After the treatment period, cells on coverslips were rinsed twice with dPBS and were fixed using 4% paraformaldehyde for 10 minutes. Cell monolayers were permeabilized in 0.2% nonionic surfactant (Triton X-100; Sigma-Aldrich, St. Louis, MO) in PBS for 5 minutes at room temperature, washed in PBS, then blocked with a solution of PBS containing 10% goat serum (Sigma-Aldrich), 0.2% nonionic surfactant (Triton X-100; Sigma-Aldrich), and 0.5% bovine serum albumin (Sigma) for 30 minutes at 37°C. Cell monolayers were triple-labeled to visualize F-actin, nuclei, and β-catenin (an adapter protein that we used to visualize TM cell borders; data not shown). For β-catenin, coverslips were labeled using rabbit anti–β-catenin IgG (Santa Cruz Biotechnology, Santa Cruz, CA). Cells were incubated in primary antibody diluted 1:400 in blocking solution for 2 hours at 25°C, followed by three 10-minute washes in PBS + 0.2% nonionic surfactant (Triton X-100; Sigma-Aldrich). The coverslips were then incubated with a secondary antibody (fluorescein-goat anti–rabbit IgG; Molecular Probes) diluted 1:1000 in blocking solution for 60 minutes, followed by three 10-minute washes in PBS + 0.2% nonionic surfactant (Triton X-100; Sigma-Aldrich). After washing, cells were incubated for 20 minutes with Alexa Fluor 568 phalloidin (1:40 dilution; Molecular Probes) at 25°C and then were washed using PBS + 0.2% nonionic surfactant (Triton X-100; Sigma-Aldrich) and were incubated in 4′,6-diamidino-2-phenylindole (DAPI; Sigma-Aldrich) at a 1:1000 dilution for 5 minutes. Labeled cells were visualized by immunofluorescence microscopy using a confocal microscope (Nikon PCM 2000; Biomedical Imaging Facilities, The University of Arizona). DAPI-stained nuclei were visualized at a 400× magnification (IX70 microscope; Olympus, Tokyo, Japan) to evaluate the degree of confluence and stability of monolayers post perfusion. Microscopic field of views represent an approximate area of 0.02 mm².

> Action item:
Answer these questions from the staining protocol:
(a) For how long were the cells fixed in 4% paraformaldehyde?
(b) At what dilution was the secondary antibody used?
(c) At what magnification were the DAPI-stained nuclei viewed?
The rows that follow are not needed for this work.

> Data records:
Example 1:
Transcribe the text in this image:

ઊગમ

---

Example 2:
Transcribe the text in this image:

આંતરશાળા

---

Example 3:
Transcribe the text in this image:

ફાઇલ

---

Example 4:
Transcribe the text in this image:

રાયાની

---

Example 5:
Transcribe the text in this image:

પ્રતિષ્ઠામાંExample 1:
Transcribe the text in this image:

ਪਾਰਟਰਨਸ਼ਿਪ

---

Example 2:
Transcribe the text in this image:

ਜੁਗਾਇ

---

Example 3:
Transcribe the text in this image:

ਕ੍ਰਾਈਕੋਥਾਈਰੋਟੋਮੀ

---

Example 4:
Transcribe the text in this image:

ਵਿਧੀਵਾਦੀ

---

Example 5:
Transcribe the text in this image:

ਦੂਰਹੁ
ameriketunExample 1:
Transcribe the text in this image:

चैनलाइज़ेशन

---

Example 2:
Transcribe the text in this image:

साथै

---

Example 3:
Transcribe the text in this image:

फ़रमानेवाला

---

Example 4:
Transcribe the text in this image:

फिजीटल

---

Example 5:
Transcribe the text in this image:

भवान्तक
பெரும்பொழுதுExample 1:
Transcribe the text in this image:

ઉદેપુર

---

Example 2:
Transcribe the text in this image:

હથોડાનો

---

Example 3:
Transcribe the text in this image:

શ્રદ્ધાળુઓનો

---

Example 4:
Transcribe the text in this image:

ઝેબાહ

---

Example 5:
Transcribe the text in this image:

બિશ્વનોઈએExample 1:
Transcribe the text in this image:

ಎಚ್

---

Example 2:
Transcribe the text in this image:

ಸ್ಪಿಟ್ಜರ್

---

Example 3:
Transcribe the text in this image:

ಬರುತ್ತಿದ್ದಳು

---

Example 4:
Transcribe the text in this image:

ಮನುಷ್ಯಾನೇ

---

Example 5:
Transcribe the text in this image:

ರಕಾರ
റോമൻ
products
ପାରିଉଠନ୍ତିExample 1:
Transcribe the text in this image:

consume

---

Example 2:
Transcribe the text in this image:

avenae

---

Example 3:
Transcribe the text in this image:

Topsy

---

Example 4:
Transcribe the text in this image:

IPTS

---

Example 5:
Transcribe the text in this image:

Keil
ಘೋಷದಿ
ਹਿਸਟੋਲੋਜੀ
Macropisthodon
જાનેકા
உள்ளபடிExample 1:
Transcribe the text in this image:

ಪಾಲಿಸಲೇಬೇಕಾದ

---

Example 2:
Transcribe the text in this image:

> Result of the task:
(a) 10 minutes
(b) 1:1000 in blocking solution
(c) 400×